Giriyor içime, duygular, kokular. Bahar giriyor mesela. Ama mesafeliyiz bu mevsim. Eskiden olduğu gibi koklaşmıyoruz. Sarılmıyoruz. Ben ona hiç sarıldım mı? diye soruyorum kendime. Bilmiyorum. Ama o bana çok sarıldı. Umudum oldu hep. O ve sonbahar. Hep başlangıçları umutları yenilikleri onlar getirdi, onlar anlattı. Aynı ailenin iki kızı. Bahar genç olanı Sonbahar ablası. Eskiyi at, yenisine yer aç, ayıkla temizle dediler. O yüzdendir belki de pencereleri açasım, dolapları toplayasım var bu aralar. Aynı ailenin iki kızı, özünde aynı ama duruşları farklı. Bahar pencereyi aç, çarşafları havalandır diyor. Aylardır gelenin üzerine serilen tozları kaldır, aç, hava girsin, havalansın, canlansın her şey diyor.

Sonbahar daha ağırbaşlı. Katlayıp kaldırıyor. Dolaplara depoluyor. Eskileri atıyor. Ama düşünerek, tartarak, ihtiyaca göre. Bahar öyle mi? Niyeti canlandırmak. Sonbahar biliyor vakti gelenin gitmesi gerektiğini. Bu gitsin, bu kalsın diyor. Savruk değil kararları. Bahar pencereden sarkıttığı çarşafları silkerken, gözü bir kuşa takılıyor, kuşun peşinden hayallere dalıyor, çarşaflara takılmış ne varsa uçup gidiyor, iyi ya da kötü. Ocaktaki yemeği de bazen unutuveriyor. Sonbahar odada hüzünlü, vedalaşıyor. Hoşuna gitmese de ayrılması gerektiğini biliyor.

Baharın açtığı pencerelerden kuş sesleri doluyor eve, yeşilin tonları mucizelere inandırıyor, yeni tomurcuklarını sergileyen ağaçların altında kedi yavruları dünyaya gözlerini açıyor, güneş gerine gerine yayılıyor üzerimize, geldim diyor. Günler daha aydınlık, geceler hızla geçiyor. Işık doluyor evlere, ten havayla buluşuyor nihayet, böcekler usulca çıkıyor topraktan, silkinip katılıyor aramıza.

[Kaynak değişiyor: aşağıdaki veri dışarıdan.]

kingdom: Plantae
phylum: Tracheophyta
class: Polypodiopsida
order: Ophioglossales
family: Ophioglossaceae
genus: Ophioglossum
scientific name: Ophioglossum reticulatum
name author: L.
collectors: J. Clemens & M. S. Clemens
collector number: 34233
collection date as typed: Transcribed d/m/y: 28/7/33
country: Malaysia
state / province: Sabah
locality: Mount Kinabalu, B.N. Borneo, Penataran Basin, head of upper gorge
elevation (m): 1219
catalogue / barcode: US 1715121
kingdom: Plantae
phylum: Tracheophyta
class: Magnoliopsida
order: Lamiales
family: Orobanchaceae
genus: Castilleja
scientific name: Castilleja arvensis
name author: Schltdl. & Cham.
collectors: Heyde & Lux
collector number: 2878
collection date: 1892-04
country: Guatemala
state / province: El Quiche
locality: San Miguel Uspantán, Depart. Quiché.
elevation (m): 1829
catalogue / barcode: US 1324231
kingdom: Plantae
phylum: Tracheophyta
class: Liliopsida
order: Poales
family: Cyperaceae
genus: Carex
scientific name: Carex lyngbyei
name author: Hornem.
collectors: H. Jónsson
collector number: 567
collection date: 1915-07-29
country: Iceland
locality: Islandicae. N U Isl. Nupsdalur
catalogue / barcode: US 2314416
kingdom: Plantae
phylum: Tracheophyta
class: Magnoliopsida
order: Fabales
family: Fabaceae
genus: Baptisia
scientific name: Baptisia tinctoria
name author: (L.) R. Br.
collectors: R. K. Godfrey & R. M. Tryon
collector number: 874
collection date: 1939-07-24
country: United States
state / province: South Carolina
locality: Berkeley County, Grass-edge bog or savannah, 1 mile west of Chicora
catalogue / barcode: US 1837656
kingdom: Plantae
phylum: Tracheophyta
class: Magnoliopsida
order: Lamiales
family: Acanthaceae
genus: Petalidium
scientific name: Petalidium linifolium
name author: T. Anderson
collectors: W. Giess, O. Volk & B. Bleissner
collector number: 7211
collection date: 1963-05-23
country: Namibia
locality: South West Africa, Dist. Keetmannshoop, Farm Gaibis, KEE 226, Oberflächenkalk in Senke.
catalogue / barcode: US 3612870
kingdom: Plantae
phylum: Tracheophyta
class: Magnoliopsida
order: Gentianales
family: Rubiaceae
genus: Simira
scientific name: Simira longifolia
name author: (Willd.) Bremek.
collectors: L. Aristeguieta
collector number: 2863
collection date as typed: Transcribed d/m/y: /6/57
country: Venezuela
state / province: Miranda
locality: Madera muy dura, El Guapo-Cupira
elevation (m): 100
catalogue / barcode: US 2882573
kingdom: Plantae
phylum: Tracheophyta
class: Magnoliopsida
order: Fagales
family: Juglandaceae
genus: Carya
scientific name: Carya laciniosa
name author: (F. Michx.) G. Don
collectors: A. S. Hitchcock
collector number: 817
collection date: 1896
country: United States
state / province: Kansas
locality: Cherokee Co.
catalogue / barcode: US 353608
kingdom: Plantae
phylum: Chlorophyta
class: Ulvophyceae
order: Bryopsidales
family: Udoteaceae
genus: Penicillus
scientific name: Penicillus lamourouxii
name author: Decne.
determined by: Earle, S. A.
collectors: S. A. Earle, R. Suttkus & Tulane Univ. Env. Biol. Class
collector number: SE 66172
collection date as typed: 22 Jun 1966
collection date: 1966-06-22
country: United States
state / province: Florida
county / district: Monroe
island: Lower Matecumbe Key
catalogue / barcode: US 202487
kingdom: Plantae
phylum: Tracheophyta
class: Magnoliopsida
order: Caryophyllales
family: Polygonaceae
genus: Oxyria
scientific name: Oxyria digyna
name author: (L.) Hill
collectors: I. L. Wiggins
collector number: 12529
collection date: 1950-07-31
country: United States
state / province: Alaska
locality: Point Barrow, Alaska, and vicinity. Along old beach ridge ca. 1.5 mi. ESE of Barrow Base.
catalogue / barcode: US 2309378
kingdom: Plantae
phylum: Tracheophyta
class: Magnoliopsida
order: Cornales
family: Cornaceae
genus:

Gidiyor şimdi mahsun hırkalar, kazaklar, kabanlar, hurçlara yerleşiyor. Seneye görüşürüz diyoruz. Çoraplar belki korkuyla, belki de derin bir oh çekerek sıralarını bekliyor. Yorgun çoraplarımız var. Dinlenmek istiyorlar artık. Karanlık gidiyor, çantası küçük artık. Ağır tencere yemekleri dinlenmeye çekiliyor. Hafif salatalar, zeytinyağlılara teslim oluyor. Toprağın ağırlığı kalkıyor. Uçuşuyor her şey. Polenler konuyor, yeni hayatlar doğuyor.

Bizim dışımızdaki her şey doğaya, sisteme güveniyor. Ne gelirse onu karşılamayı biliyor.